The material below includes pictures; leave them out and return only the lines between the line containing "Rýsování není hubnutí. Jak na to?" and the line containing "3. ДЦП различных", inclusive, word for word.
++++
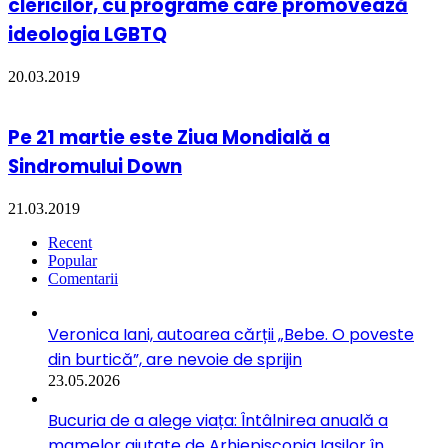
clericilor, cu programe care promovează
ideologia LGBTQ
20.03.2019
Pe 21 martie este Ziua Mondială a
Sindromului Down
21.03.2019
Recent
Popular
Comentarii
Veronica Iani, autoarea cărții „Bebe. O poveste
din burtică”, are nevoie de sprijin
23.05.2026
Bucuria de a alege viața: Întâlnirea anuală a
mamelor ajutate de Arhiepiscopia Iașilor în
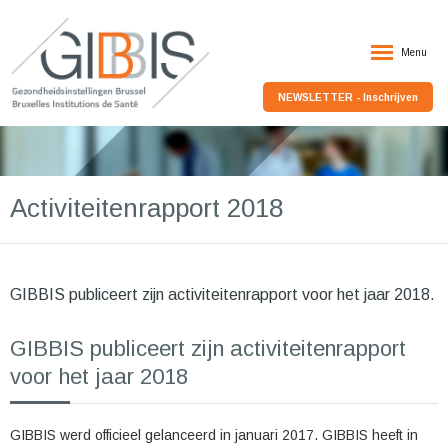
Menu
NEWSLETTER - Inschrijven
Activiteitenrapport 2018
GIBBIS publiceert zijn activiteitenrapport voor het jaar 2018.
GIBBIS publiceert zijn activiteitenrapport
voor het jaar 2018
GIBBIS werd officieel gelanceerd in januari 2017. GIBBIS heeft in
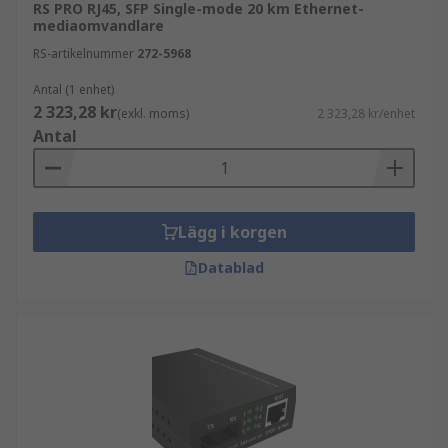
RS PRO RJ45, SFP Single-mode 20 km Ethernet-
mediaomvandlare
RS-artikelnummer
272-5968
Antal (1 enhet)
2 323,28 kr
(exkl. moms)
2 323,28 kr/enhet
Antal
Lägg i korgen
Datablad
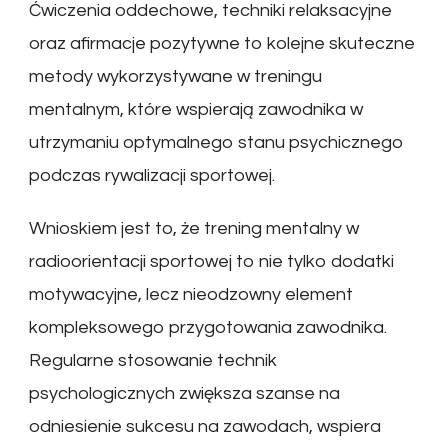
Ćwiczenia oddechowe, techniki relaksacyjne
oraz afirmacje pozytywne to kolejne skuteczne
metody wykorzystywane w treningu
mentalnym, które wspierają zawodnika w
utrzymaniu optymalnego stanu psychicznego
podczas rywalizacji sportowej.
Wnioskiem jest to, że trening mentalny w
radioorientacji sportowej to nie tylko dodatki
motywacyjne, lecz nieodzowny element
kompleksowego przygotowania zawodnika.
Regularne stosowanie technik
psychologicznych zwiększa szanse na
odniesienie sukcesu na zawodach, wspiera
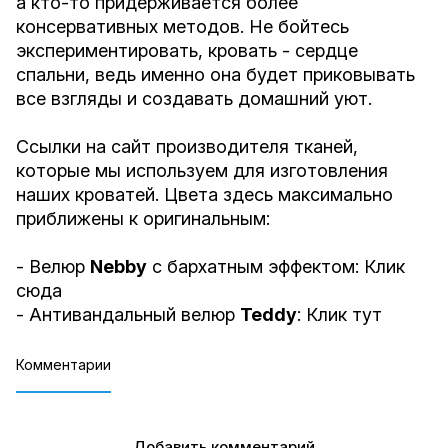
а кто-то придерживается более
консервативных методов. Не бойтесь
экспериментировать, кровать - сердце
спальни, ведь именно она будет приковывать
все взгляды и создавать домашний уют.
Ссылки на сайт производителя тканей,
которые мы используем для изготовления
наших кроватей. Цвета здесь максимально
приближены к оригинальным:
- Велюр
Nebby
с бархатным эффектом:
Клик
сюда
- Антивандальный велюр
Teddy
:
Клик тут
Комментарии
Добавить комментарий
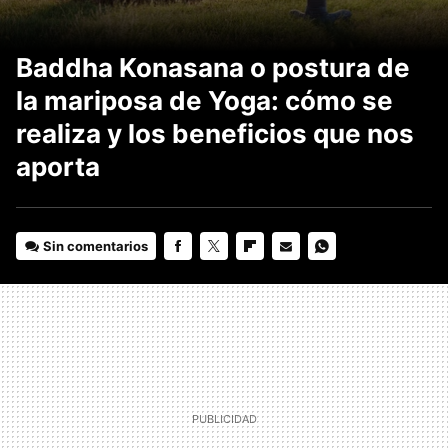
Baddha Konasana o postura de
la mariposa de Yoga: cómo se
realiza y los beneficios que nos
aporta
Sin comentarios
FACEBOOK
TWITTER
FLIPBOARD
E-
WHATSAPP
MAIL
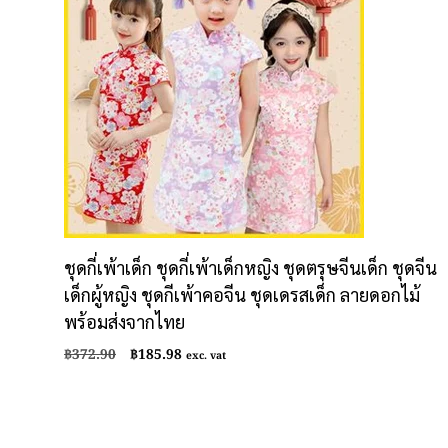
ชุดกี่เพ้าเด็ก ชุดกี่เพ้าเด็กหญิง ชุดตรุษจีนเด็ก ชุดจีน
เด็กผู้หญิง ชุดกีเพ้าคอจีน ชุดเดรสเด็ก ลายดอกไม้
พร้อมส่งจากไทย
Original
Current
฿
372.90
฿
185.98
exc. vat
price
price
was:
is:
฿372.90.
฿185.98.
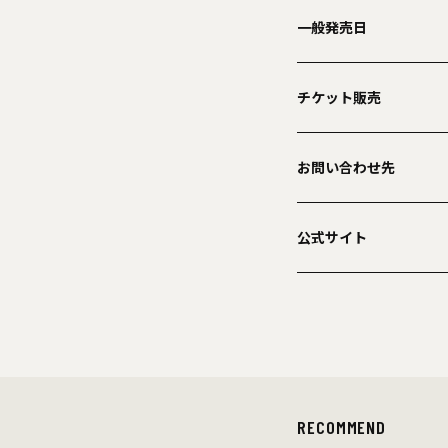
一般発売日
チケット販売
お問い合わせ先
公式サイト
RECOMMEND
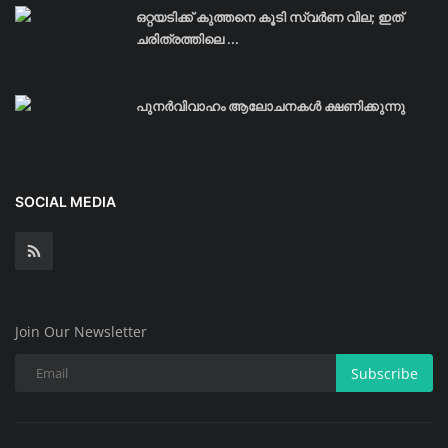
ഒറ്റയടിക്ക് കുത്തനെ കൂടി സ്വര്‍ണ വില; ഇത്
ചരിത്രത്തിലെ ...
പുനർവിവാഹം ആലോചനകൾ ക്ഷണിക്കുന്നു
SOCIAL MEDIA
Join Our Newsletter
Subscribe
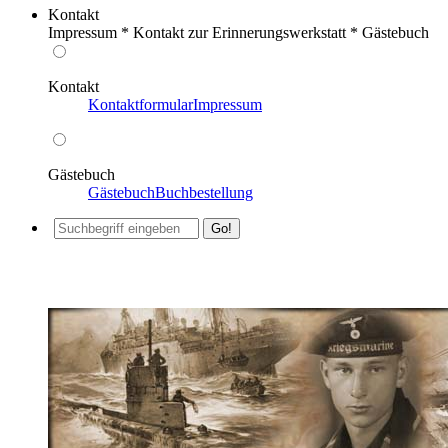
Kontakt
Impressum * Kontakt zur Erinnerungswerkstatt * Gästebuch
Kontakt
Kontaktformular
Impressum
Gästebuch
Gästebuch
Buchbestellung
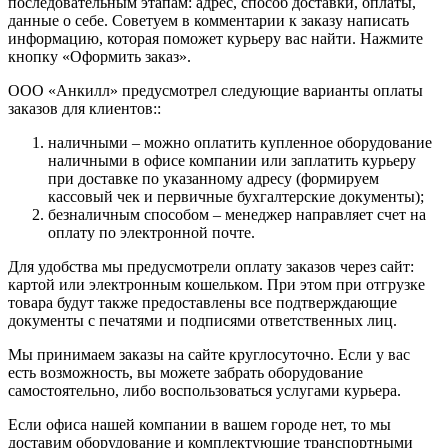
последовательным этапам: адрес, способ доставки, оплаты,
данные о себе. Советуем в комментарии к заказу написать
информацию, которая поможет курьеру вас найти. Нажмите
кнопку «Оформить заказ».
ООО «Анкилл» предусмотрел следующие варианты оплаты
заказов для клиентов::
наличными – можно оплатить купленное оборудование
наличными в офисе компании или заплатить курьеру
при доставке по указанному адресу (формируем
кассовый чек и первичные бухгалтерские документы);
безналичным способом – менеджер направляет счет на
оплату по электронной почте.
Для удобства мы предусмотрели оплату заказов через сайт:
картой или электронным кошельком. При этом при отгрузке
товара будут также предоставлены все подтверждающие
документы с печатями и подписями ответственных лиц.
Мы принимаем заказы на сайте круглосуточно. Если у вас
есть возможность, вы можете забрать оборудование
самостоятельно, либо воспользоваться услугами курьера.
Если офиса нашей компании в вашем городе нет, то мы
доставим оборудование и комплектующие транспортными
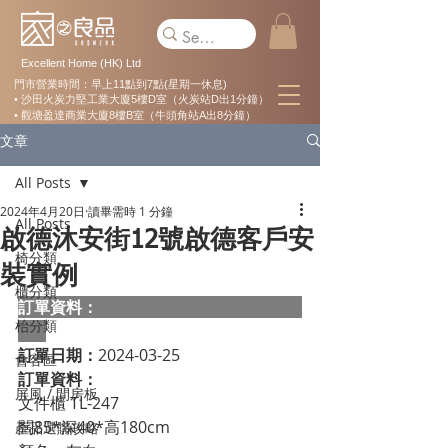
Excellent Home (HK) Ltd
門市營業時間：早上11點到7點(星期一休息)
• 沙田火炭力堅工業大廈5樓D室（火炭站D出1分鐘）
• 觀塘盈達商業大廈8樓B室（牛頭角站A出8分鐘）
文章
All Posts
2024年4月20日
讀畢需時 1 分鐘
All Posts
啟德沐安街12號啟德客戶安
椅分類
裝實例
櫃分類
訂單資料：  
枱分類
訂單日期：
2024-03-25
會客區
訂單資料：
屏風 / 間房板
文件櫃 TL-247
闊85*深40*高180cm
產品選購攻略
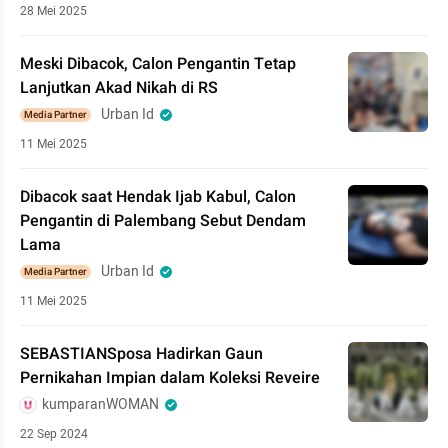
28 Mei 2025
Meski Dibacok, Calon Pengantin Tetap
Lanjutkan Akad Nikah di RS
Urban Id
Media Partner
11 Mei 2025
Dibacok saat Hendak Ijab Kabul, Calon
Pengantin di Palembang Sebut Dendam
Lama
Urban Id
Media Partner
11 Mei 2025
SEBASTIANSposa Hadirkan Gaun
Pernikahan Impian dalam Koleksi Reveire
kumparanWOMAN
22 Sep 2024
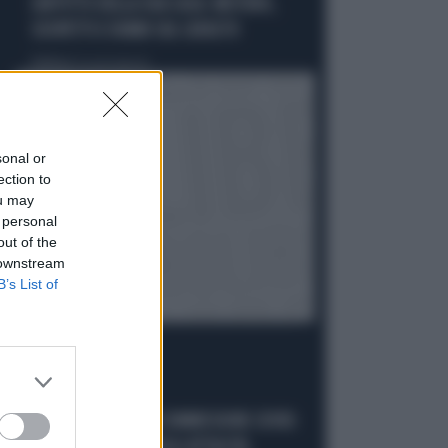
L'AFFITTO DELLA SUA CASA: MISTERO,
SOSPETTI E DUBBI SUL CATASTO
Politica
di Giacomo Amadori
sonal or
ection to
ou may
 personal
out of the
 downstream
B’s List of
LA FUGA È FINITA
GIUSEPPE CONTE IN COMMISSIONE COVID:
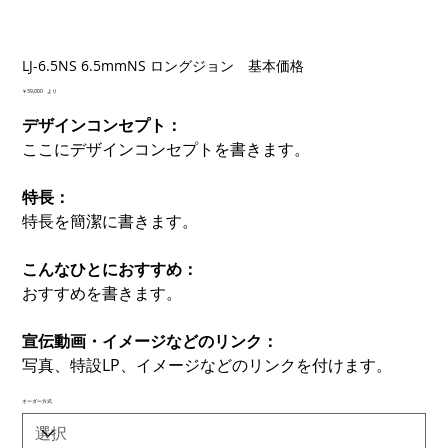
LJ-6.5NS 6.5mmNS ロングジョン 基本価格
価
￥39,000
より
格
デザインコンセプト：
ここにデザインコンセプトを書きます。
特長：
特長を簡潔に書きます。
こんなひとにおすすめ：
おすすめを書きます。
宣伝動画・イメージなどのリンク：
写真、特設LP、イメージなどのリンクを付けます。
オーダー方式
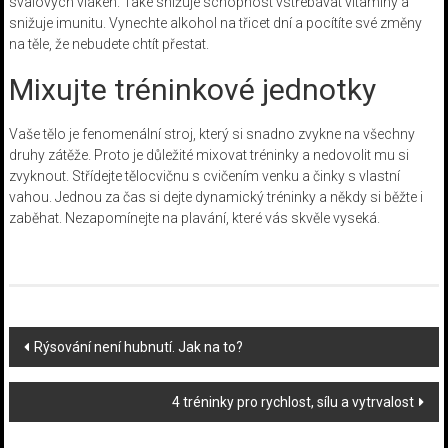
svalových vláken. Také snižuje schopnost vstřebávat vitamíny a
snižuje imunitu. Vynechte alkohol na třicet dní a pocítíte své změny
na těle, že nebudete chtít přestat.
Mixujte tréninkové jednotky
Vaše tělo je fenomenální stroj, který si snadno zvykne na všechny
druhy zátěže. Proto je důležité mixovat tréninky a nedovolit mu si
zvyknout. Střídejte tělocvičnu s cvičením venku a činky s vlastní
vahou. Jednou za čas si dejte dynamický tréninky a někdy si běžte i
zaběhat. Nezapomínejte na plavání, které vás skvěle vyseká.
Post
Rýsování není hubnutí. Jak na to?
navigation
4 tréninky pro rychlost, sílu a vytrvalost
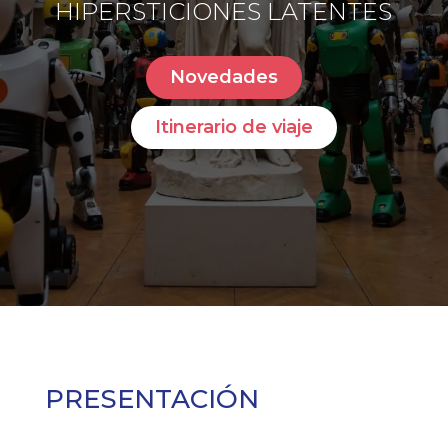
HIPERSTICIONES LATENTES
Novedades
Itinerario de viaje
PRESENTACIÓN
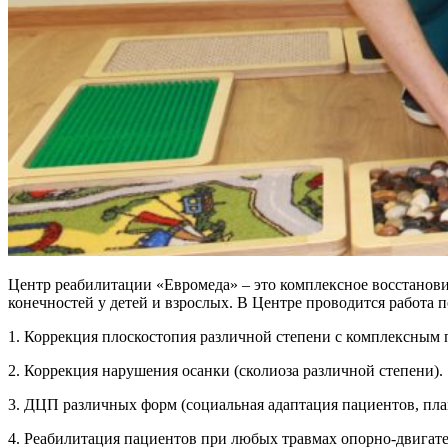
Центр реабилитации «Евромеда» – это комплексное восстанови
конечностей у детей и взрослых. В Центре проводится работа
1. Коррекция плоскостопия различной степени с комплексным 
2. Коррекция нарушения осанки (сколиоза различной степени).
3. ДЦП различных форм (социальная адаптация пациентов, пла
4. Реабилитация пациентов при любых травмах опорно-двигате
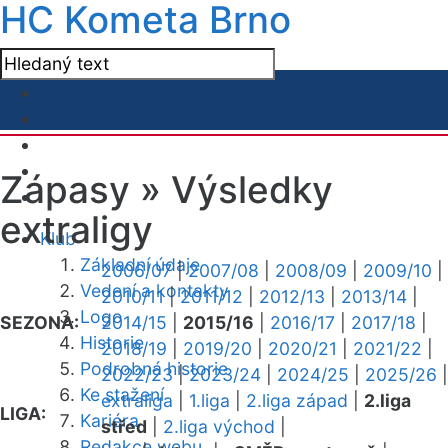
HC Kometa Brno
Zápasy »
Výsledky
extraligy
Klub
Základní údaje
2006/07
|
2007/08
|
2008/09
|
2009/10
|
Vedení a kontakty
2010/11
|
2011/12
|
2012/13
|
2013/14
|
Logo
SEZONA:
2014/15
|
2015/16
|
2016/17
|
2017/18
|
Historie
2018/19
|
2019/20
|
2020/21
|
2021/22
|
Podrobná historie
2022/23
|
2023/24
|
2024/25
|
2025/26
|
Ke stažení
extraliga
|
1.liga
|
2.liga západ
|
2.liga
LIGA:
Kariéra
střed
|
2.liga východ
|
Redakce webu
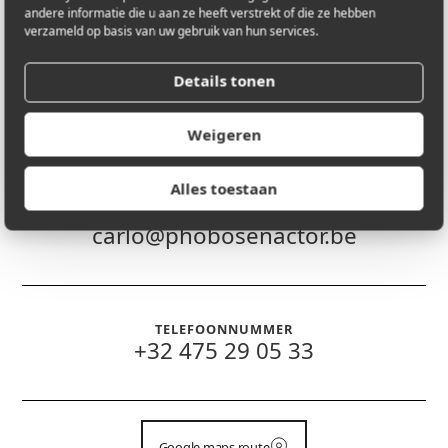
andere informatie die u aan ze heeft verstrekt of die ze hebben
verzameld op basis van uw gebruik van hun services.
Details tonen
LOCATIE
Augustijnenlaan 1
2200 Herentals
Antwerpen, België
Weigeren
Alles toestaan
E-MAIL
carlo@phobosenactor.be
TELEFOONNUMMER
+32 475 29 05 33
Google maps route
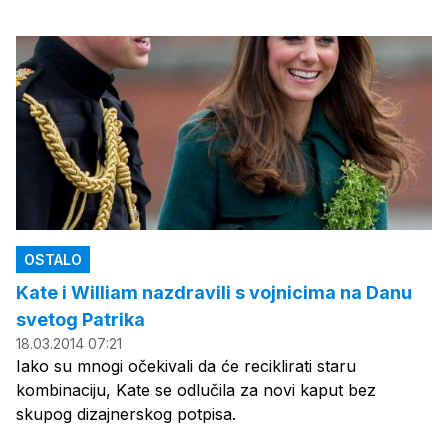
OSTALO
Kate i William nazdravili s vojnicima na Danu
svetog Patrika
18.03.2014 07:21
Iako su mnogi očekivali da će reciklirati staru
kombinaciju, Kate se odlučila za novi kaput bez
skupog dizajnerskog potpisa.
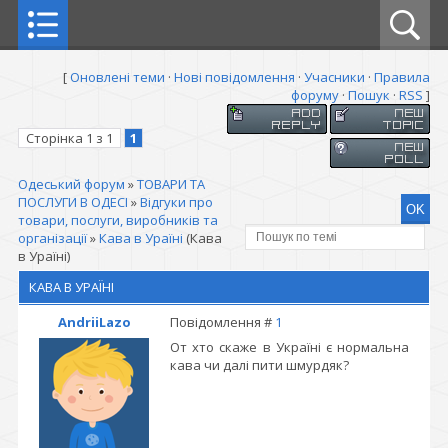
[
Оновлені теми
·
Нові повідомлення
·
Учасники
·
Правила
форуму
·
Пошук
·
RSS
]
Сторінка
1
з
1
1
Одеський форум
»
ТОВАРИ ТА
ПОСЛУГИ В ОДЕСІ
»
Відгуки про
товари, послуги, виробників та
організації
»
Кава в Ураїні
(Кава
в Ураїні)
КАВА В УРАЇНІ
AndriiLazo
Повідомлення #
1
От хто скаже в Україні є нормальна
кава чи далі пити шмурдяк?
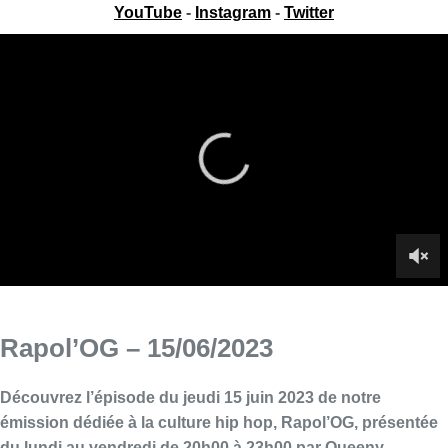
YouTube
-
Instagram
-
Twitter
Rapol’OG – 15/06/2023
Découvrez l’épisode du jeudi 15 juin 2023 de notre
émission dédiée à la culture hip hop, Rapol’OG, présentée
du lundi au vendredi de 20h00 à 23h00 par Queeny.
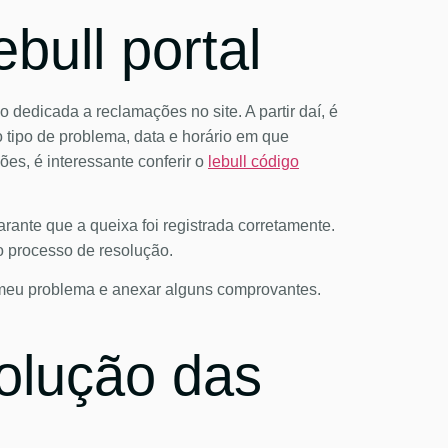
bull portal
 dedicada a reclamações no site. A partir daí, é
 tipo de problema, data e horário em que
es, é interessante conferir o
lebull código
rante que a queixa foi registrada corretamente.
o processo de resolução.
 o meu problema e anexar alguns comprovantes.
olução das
++++
**Exercise response**
Rýsování není hubnutí. Jak na to?
navigation
4 tréninky pro rychlost, sílu a vytrvalost
HIPERSTICIONES LATENTES
Novedades
Itinerario de viaje
PRESENTACIÓN
Центр реабилитации «Евромеда» – это комплексное восстанови
конечностей у детей и взрослых. В Центре проводится работа
1. Коррекция плоскостопия различной степени с комплексным 
2. Коррекция нарушения осанки (сколиоза различной степени).
3. ДЦП различных форм (социальная адаптация пациентов, пла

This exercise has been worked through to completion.